* **To do**
Set down exactly, from the records below, the line with "John Snedigar, Faultline Communications" through the line with "Las Vegas’ Most Popular Attractions", and nothing else.

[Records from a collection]
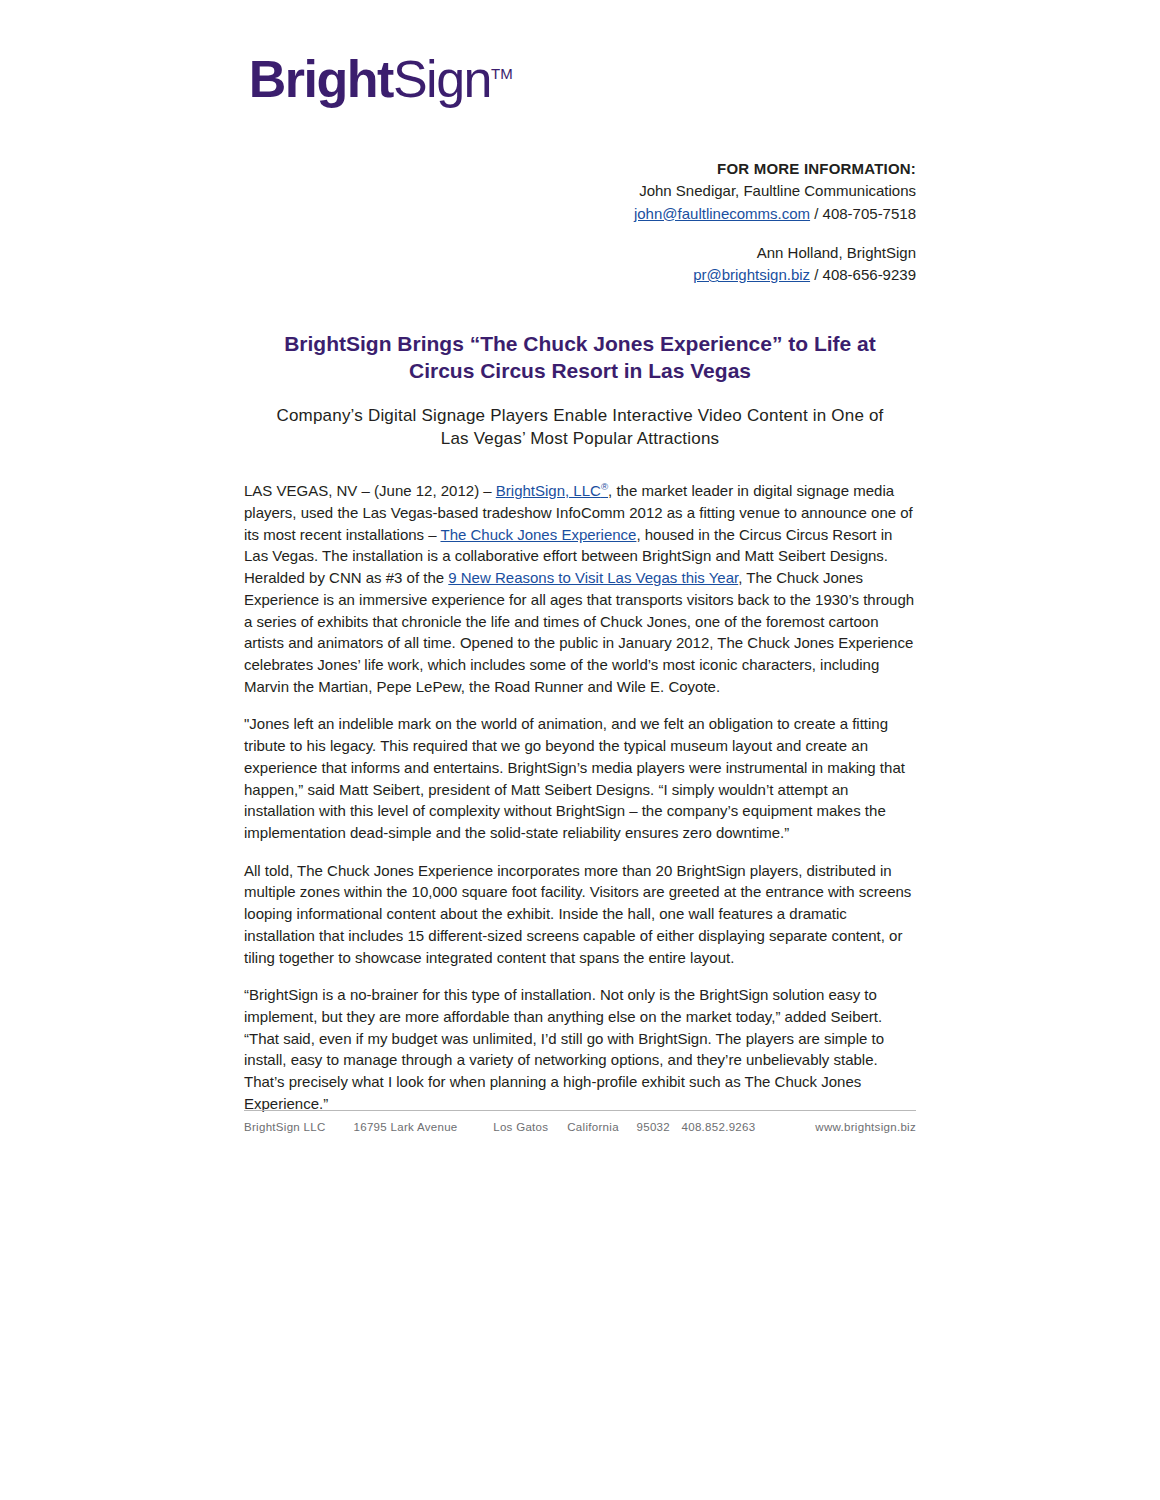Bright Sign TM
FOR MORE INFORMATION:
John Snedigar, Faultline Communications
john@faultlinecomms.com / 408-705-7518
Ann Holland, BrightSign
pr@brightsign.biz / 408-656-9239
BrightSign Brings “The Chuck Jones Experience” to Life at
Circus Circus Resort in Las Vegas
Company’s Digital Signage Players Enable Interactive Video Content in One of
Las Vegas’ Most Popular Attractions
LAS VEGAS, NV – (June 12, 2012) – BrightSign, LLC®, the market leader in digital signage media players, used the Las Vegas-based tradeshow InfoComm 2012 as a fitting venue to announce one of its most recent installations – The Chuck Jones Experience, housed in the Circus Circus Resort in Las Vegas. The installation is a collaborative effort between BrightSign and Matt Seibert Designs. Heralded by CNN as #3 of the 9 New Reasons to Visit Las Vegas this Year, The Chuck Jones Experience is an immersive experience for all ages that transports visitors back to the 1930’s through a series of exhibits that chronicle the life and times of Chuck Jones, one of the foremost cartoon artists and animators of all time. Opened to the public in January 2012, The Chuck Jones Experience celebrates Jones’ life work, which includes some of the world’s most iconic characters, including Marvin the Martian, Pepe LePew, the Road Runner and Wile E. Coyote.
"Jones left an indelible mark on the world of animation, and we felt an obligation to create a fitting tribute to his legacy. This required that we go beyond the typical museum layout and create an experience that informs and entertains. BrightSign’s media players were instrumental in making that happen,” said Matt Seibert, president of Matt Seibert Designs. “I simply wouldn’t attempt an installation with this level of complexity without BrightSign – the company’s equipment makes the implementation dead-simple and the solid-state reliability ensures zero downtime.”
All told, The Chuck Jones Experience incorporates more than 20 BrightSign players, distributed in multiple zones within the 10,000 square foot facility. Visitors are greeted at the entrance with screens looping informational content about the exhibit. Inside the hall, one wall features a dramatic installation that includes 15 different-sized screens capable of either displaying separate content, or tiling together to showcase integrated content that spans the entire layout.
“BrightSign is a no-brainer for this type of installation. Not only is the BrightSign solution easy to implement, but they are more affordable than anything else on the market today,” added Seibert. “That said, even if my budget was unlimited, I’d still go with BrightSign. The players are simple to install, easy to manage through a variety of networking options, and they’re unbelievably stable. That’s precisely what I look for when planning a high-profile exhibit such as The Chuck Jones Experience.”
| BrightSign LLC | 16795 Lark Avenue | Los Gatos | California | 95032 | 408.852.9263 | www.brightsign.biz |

* **Exercise answer**
John Snedigar, Faultline Communications
john@faultlinecomms.com / 408-705-7518
Ann Holland, BrightSign
pr@brightsign.biz / 408-656-9239
BrightSign Brings “The Chuck Jones Experience” to Life at
Circus Circus Resort in Las Vegas
Company’s Digital Signage Players Enable Interactive Video Content in One of
Las Vegas’ Most Popular Attractions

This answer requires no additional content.